■ **WHAT THE EXERCISE ASKS**: Copy, from the data below, every line that has "Accessibility" in it.

ENTRIES PROVIDED Start Marker

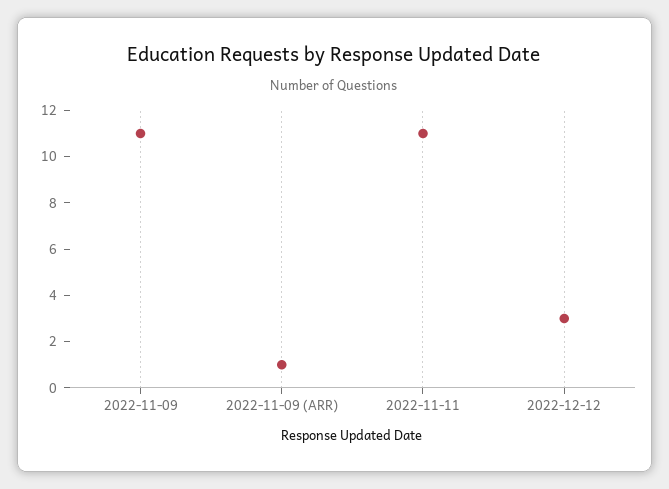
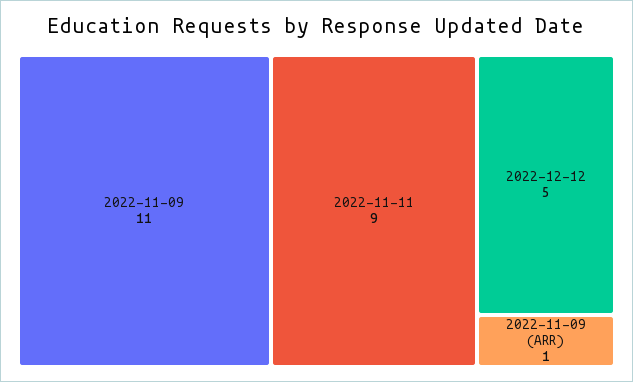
  {
    "2022-11-09": 11,
    "2022-11-09 (ARR)": 1,
-   "2022-11-11": 11,
+   "2022-11-11": 9,
-   "2022-12-12": 3
+   "2022-12-12": 5
  }

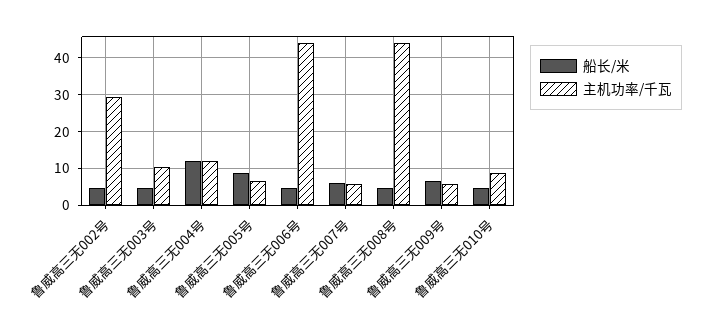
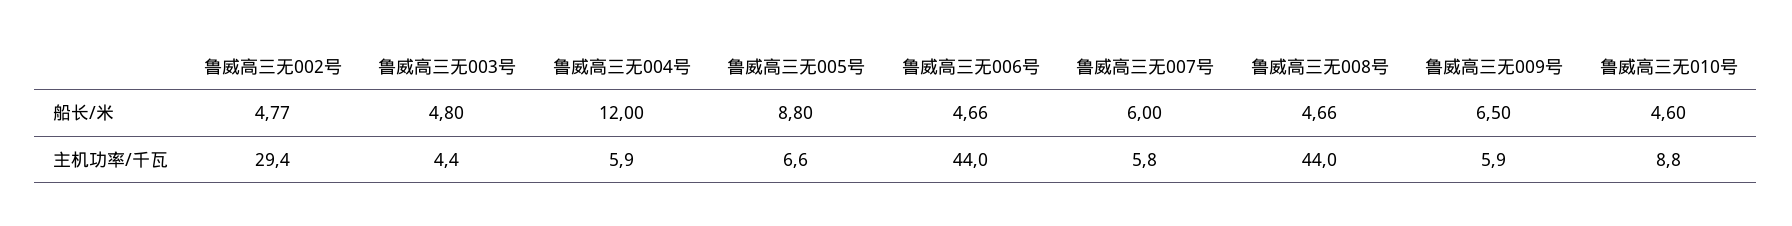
  {
    "船长/米": {
      "鲁威高三无002号": 4.77,
      "鲁威高三无003号": 4.8,
      "鲁威高三无004号": 12,
      "鲁威高三无005号": 8.8,
      "鲁威高三无006号": 4.66,
      "鲁威高三无007号": 6,
      "鲁威高三无008号": 4.66,
      "鲁威高三无009号": 6.5,
      "鲁威高三无010号": 4.6
    },
    "主机功率/千瓦": {
      "鲁威高三无002号": 29.4,
-     "鲁威高三无003号": 10,
+     "鲁威高三无003号": 4.4,
-     "鲁威高三无004号": 12,
+     "鲁威高三无004号": 5.9,
      "鲁威高三无005号": 6.6,
      "鲁威高三无006号": 44,
      "鲁威高三无007号": 5.8,
      "鲁威高三无008号": 44,
      "鲁威高三无009号": 5.9,
      "鲁威高三无010号": 8.8
    }
  }

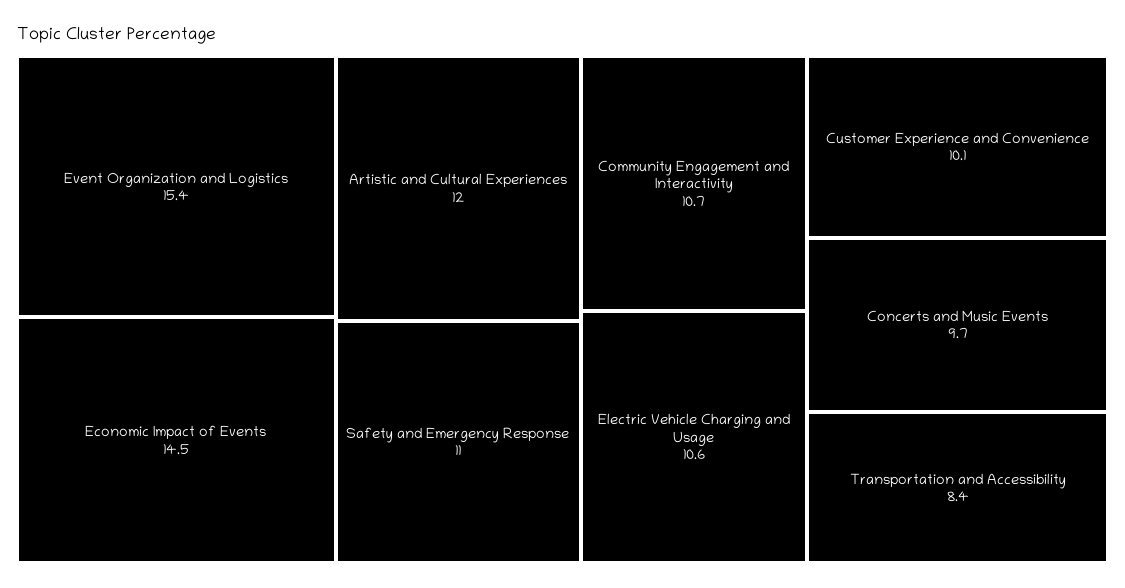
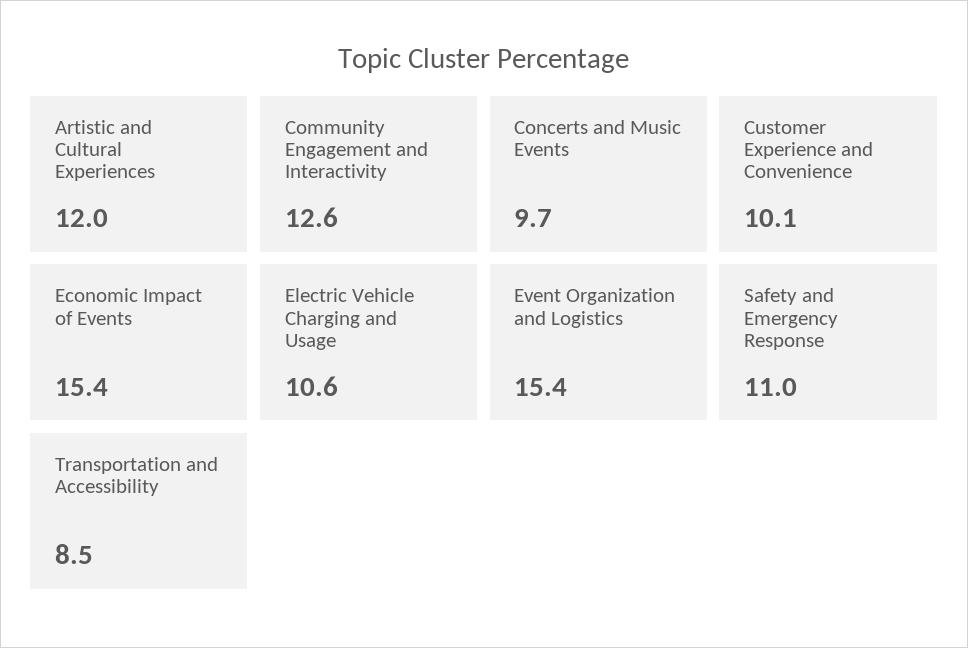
  {
    "Event Organization and Logistics": 15.4,
-   "Economic Impact of Events": 14.5,
+   "Economic Impact of Events": 15.4,
    "Artistic and Cultural Experiences": 12,
    "Safety and Emergency Response": 11,
-   "Community Engagement and Interactivity": 10.7,
+   "Community Engagement and Interactivity": 12.6,
    "Electric Vehicle Charging and Usage": 10.6,
    "Customer Experience and Convenience": 10.1,
    "Concerts and Music Events": 9.7,
-   "Transportation and Accessibility": 8.4
+   "Transportation and Accessibility": 8.5
  }

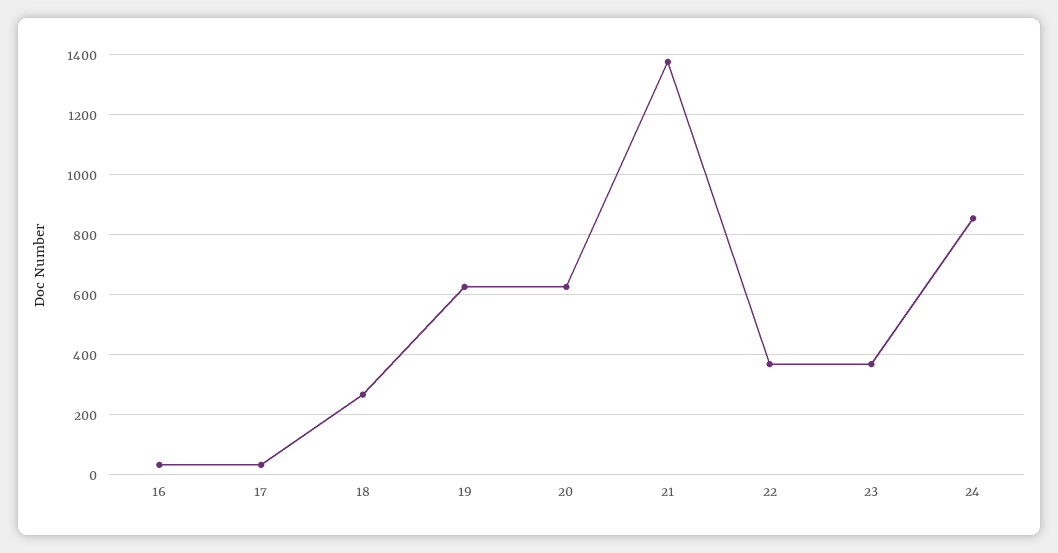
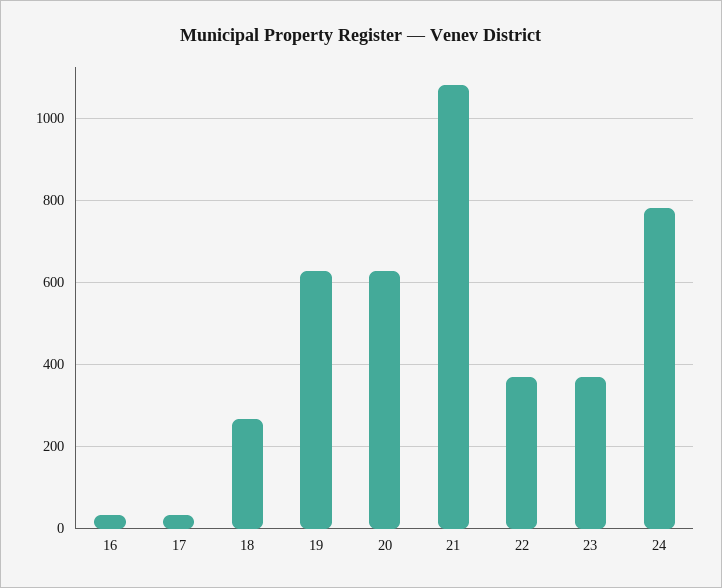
  {
    "16": 40,
    "17": 40,
    "18": 260,
    "19": 620,
    "20": 620,
-   "21": 1380,
+   "21": 1080,
    "22": 360,
    "23": 360,
-   "24": 860
+   "24": 780
  }

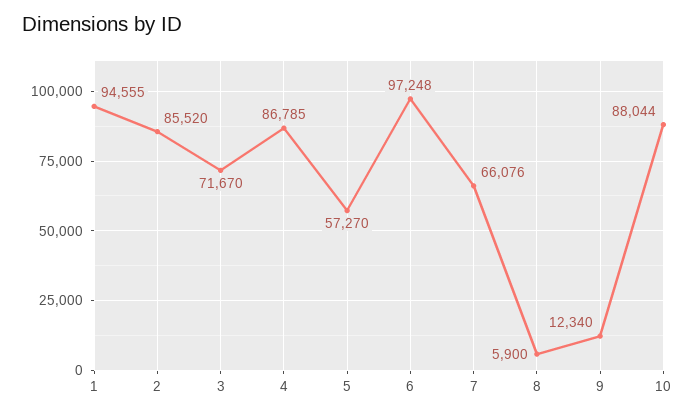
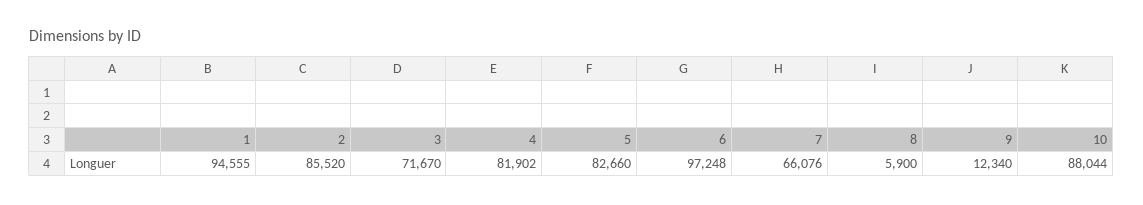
  {
    "1": 94555,
    "2": 85520,
    "3": 71670,
-   "4": 86785,
+   "4": 81902,
-   "5": 57270,
+   "5": 82660,
    "6": 97248,
    "7": 66076,
    "8": 5900,
    "9": 12340,
    "10": 88044
  }

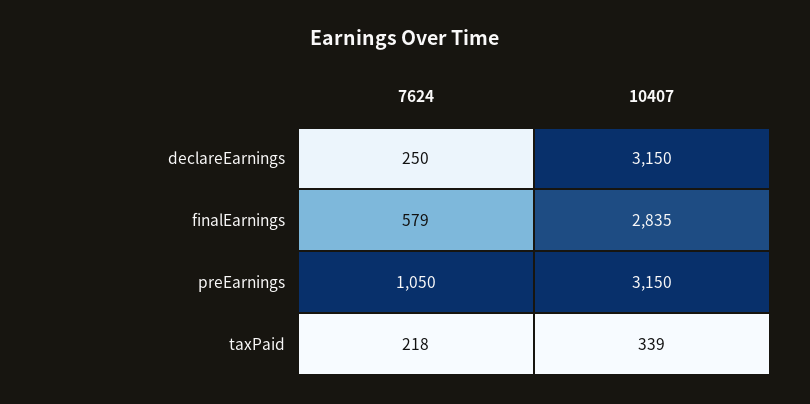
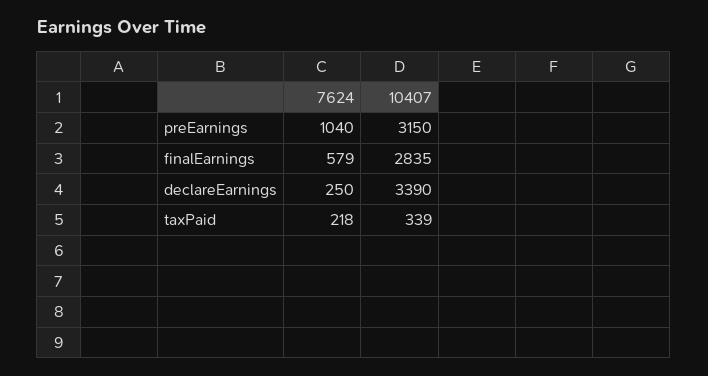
  {
    "7624": {
      "declareEarnings": 250,
      "finalEarnings": 579,
-     "preEarnings": 1050,
+     "preEarnings": 1040,
      "taxPaid": 218
    },
    "10407": {
-     "declareEarnings": 3150,
+     "declareEarnings": 3390,
      "finalEarnings": 2835,
      "preEarnings": 3150,
      "taxPaid": 339
    }
  }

ENTRIES PROVIDED End Marker

■ **WRITTEN RESPONSE**:
-   "Transportation and Accessibility": 8.4
+   "Transportation and Accessibility": 8.5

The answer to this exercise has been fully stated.